The first positive diagnosis of BTB in an African buffalo in the KNP was made in July 1990. A 2-yr-old buffalo bull was destroyed in the south west of KNP by Dr. Roy Bengis and presented with generalized TB on postmortem and cultured positive for Mycobacterium bovis (M. bovis). Earlier suspect cases (before 1990) were also found during routine carcass examinations during culling operations but no definitive culture diagnosis was made. The disease probably entered the KNP during the 1950s when there were no fences between the southern boundary of the park and cattle farms. Buffalo had direct contact with BTB-infected cattle in the neighbouring farming areas. The disease has become endemic in the KNP ecosystem with the African buffalo becoming a true maintenance host. With the contamination of the environment by this maintenance host, a number of “spill-over” infections have occurred in other species, notably kudu, lion, cheetah, leopard, spotted hyaena, genet, baboon and warthog.

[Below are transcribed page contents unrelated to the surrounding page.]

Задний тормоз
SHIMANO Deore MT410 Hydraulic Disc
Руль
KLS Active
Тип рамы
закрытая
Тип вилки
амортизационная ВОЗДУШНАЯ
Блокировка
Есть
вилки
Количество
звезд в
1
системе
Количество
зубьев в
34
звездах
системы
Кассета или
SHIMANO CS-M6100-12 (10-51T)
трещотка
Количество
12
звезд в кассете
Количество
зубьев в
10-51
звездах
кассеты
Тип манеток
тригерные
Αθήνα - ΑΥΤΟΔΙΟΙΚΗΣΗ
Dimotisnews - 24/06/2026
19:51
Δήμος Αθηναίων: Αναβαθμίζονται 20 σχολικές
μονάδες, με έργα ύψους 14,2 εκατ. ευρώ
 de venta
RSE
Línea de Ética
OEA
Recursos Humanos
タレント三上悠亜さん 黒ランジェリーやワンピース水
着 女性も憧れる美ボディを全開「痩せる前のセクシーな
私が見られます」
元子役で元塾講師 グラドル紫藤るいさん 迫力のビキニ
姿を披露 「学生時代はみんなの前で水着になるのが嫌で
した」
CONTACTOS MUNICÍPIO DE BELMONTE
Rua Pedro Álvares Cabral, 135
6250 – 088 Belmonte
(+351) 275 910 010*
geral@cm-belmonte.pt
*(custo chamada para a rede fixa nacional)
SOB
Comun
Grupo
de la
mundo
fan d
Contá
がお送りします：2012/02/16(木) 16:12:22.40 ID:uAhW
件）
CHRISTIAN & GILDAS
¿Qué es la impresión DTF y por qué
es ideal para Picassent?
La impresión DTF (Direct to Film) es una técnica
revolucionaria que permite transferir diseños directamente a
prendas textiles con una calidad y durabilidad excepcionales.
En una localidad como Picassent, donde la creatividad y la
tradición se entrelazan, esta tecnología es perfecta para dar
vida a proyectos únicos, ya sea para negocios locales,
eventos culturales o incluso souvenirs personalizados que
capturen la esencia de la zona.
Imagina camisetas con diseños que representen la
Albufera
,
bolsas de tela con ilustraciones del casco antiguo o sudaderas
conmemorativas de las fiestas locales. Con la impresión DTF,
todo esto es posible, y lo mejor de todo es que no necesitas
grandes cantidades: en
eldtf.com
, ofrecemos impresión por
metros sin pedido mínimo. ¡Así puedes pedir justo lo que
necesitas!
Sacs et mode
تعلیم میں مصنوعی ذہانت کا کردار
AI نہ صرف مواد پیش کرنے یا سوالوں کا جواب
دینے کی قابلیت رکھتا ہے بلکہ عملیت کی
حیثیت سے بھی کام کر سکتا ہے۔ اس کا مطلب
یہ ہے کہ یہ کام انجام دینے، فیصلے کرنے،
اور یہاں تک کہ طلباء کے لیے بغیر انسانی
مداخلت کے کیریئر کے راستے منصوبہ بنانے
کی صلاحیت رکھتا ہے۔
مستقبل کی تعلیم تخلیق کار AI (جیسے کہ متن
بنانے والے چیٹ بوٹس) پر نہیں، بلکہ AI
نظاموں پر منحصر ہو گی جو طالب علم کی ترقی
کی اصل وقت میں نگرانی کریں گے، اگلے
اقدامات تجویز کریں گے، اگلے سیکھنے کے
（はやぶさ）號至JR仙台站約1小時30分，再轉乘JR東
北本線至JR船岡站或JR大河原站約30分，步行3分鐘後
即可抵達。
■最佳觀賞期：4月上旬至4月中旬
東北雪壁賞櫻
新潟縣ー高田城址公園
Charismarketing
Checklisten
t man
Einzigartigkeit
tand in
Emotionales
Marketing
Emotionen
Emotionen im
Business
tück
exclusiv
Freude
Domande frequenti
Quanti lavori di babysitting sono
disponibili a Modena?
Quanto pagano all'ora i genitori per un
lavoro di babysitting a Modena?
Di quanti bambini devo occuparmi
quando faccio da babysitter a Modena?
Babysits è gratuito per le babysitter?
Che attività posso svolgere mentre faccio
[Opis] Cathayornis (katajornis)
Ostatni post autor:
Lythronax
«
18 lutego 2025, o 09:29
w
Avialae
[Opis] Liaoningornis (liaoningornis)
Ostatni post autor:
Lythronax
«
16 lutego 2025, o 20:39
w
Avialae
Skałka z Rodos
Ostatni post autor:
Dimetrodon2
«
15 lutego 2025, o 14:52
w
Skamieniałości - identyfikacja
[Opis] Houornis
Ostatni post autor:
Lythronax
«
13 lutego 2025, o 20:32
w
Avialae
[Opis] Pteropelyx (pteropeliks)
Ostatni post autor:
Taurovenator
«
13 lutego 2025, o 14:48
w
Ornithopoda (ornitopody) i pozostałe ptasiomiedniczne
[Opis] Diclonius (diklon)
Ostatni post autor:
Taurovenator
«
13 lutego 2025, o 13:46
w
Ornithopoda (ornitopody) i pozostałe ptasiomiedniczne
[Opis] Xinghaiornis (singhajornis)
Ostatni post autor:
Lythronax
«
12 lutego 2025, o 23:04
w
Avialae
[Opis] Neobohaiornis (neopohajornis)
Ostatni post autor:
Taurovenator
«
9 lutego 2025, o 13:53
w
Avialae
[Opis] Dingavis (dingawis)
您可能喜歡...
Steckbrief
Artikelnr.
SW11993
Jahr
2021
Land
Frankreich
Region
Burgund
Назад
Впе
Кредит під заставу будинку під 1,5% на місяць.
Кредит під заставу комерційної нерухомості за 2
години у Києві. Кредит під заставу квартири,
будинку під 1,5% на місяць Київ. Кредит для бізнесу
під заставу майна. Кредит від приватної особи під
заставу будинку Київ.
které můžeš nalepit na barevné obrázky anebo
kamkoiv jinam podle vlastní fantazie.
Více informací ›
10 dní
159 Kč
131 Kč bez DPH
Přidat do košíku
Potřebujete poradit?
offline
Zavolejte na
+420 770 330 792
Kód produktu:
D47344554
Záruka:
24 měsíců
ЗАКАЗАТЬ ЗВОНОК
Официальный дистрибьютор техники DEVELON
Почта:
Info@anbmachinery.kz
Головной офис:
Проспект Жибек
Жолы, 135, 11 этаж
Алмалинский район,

Since 1990 a number of surveys have been conducted throughout the KNP, the most recent (during 2000) using an antemortem test during non-lethal random sampling of all herds north of the Olifants River. The disease has spread progressively north with the highest incidence currently in herds south of the Sabie River, medium to high prevalence in the areas between the Sabie and Letaba rivers, medium to low incidence in the herds between the Letaba and Shingwedzi Rivers, and no or very low incidence in the herds north of the Shingwedzi river.
Various strategies have been proposed to control and even eradicate the disease, but none have been implemented due to the lack of consensus on any one strategy between biologists, park veterinarians, state veterinarians and the management of the SAN Parks.
Currently there is a multifaceted approach to deal with the BTB problem within KNP, this in the absence of a single strategic plan:
1. A disease-free buffalo breeding project to breed buffalo calves free of both endemic and exotic diseases and translocate these to other National Parks outside the BTB and Foot & Mouth controlled areas of the greater KNP area.
2. Continuous biannual monitoring of the buffalo herds north of the Letaba river using a non-lethal sampling method to track the spread of the disease and try and reduce the incidence in the low-prevalence herds by removing positive reactors.
3. Continued research on the infectious process of BTB in buffalo. An infectious model was completed in 2000/2001 and a longitudinal study of BTB in the buffalo population in the central Kruger National Park is ongoing.
4. Ongoing vaccination studies using BCG vaccine, the first phase of the controlled experiment was concluded in 2001 and the free-range experiment will take place in 2002 and 2003 and it is ultimately hoped that the vaccine could help control the disease.
5. Liaison with other research projects dealing with similar problems.
Considerable effort has gone into debating and monitoring the BTB situation, but, to date, there has not been a single accepted practical solution on how to control and eradicate the disease within the KNP ecosystem. The understanding of BTB in buffalo and other wildlife species is improving but a final practical control method may still be years away. This implies that BTB may have to be accepted as part of an evolving ecosystem confined by modern boundaries.